Exercise objective >> Taking the line with "photomicrograph showing moderate" as the first and the line with "staining of lung" as the last, set down exactly every line in that range from the entries below, and no more.

Data supplied >>
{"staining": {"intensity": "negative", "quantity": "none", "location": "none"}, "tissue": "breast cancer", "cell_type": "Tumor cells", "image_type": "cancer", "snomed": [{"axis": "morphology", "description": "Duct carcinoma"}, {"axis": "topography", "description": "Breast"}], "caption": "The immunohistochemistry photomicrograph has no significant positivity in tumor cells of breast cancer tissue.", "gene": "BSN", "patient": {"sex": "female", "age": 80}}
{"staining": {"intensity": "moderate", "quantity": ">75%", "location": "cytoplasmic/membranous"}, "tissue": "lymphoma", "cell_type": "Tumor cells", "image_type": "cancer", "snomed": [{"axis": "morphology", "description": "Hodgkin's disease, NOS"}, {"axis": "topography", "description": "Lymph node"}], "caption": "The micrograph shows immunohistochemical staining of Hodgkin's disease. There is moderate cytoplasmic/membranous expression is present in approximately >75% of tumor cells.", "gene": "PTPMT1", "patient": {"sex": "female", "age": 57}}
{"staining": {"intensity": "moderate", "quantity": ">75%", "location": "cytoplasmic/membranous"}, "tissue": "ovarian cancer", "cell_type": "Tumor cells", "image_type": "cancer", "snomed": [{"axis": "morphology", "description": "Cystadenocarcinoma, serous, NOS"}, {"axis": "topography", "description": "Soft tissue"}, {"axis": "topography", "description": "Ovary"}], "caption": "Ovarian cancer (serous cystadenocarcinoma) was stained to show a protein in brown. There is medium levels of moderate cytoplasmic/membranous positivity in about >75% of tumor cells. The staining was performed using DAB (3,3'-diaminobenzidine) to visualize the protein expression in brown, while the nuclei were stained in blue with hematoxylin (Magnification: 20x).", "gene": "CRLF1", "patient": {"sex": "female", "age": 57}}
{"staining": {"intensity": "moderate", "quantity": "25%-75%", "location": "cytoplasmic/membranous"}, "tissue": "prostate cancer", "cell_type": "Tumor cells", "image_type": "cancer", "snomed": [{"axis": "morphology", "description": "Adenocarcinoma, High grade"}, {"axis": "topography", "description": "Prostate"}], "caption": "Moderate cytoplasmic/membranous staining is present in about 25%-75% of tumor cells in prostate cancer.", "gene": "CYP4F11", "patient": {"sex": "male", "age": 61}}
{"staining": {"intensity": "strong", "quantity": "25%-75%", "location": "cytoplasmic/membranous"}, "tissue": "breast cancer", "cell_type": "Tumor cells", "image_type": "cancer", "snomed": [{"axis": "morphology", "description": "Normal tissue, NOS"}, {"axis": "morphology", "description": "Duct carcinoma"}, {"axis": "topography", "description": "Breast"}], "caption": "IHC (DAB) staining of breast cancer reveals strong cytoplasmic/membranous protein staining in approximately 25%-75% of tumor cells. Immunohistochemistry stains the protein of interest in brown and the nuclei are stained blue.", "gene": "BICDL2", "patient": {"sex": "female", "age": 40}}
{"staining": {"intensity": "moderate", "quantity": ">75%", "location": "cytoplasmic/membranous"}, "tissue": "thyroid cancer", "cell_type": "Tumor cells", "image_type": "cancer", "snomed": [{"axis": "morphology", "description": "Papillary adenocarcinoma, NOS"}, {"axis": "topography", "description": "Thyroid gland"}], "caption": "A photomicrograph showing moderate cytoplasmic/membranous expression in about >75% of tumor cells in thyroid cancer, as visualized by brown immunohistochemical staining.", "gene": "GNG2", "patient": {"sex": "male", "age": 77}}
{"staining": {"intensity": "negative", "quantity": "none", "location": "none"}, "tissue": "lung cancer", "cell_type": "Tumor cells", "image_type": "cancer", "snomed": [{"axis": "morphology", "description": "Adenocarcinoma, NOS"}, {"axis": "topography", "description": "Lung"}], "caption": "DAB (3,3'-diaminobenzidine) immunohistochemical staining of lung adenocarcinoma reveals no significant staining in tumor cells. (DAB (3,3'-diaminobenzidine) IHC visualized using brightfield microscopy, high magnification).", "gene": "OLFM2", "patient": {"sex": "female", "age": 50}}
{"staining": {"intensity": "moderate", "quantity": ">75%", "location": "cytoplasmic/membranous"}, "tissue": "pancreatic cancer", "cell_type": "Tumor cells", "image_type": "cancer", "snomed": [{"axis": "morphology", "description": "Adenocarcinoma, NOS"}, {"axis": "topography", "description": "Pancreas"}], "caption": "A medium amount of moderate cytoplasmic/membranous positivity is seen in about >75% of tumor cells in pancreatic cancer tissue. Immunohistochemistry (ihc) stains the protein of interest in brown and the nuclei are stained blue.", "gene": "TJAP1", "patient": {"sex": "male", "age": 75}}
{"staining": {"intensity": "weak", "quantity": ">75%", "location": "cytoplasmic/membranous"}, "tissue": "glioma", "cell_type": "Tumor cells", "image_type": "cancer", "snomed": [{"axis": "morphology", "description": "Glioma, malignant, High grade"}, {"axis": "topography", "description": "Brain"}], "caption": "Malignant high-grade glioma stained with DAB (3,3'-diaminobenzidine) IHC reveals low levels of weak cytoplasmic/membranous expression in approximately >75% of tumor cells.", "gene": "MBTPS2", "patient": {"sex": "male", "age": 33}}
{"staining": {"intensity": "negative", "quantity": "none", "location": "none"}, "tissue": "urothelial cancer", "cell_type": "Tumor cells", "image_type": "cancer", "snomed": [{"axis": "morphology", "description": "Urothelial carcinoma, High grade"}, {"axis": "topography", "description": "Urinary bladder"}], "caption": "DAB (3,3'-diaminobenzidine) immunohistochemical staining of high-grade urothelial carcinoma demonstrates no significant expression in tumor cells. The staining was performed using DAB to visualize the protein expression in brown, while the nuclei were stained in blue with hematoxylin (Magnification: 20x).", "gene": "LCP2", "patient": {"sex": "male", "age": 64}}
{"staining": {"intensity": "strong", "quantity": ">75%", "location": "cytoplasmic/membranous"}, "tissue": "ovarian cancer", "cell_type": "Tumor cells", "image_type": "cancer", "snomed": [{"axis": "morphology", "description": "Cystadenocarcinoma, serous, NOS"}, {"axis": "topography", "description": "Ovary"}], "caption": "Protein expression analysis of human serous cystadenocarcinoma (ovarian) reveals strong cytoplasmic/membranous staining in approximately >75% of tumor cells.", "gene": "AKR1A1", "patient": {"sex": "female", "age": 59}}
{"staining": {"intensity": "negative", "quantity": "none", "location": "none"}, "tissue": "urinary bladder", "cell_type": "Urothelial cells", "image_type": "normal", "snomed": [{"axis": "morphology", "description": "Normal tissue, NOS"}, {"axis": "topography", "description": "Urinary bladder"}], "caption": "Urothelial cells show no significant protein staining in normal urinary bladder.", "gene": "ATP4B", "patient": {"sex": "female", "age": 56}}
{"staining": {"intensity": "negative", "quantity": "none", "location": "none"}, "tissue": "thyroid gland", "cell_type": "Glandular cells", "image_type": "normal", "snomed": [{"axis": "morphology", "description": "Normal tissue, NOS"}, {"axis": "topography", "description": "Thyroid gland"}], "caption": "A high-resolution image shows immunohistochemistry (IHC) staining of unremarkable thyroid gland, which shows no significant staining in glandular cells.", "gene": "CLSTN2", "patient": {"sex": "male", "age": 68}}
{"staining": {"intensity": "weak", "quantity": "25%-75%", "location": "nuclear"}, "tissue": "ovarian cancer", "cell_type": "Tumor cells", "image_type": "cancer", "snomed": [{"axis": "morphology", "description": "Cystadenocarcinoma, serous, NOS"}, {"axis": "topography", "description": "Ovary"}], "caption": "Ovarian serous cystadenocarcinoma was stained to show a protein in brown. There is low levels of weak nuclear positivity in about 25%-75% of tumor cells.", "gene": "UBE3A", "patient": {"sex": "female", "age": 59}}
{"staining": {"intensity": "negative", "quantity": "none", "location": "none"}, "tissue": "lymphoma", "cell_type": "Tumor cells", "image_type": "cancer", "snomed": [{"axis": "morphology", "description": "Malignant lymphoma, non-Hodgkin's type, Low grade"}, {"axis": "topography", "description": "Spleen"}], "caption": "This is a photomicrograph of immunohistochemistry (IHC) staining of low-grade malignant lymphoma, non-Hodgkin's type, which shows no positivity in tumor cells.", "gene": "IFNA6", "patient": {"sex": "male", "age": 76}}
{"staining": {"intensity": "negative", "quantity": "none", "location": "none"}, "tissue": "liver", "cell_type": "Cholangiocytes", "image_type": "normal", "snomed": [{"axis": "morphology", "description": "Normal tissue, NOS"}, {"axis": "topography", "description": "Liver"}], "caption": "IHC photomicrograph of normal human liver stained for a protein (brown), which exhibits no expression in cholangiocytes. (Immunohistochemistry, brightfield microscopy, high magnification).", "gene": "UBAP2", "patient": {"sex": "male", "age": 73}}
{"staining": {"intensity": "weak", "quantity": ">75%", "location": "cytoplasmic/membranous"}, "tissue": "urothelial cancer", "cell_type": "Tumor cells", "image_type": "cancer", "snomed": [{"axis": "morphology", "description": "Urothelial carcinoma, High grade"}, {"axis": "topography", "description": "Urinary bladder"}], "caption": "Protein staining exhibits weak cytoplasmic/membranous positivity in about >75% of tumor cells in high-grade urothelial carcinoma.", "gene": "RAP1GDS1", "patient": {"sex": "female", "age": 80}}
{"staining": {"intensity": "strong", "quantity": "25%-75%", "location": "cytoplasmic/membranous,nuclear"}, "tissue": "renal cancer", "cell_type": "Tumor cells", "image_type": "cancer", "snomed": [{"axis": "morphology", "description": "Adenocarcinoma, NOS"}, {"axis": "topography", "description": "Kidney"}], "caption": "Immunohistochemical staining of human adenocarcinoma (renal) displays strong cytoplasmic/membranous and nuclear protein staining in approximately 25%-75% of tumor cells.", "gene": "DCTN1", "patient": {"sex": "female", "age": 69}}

Exercise response >>
{"staining": {"intensity": "moderate", "quantity": ">75%", "location": "cytoplasmic/membranous"}, "tissue": "thyroid cancer", "cell_type": "Tumor cells", "image_type": "cancer", "snomed": [{"axis": "morphology", "description": "Papillary adenocarcinoma, NOS"}, {"axis": "topography", "description": "Thyroid gland"}], "caption": "A photomicrograph showing moderate cytoplasmic/membranous expression in about >75% of tumor cells in thyroid cancer, as visualized by brown immunohistochemical staining.", "gene": "GNG2", "patient": {"sex": "male", "age": 77}}
{"staining": {"intensity": "negative", "quantity": "none", "location": "none"}, "tissue": "lung cancer", "cell_type": "Tumor cells", "image_type": "cancer", "snomed": [{"axis": "morphology", "description": "Adenocarcinoma, NOS"}, {"axis": "topography", "description": "Lung"}], "caption": "DAB (3,3'-diaminobenzidine) immunohistochemical staining of lung adenocarcinoma reveals no significant staining in tumor cells. (DAB (3,3'-diaminobenzidine) IHC visualized using brightfield microscopy, high magnification).", "gene": "OLFM2", "patient": {"sex": "female", "age": 50}}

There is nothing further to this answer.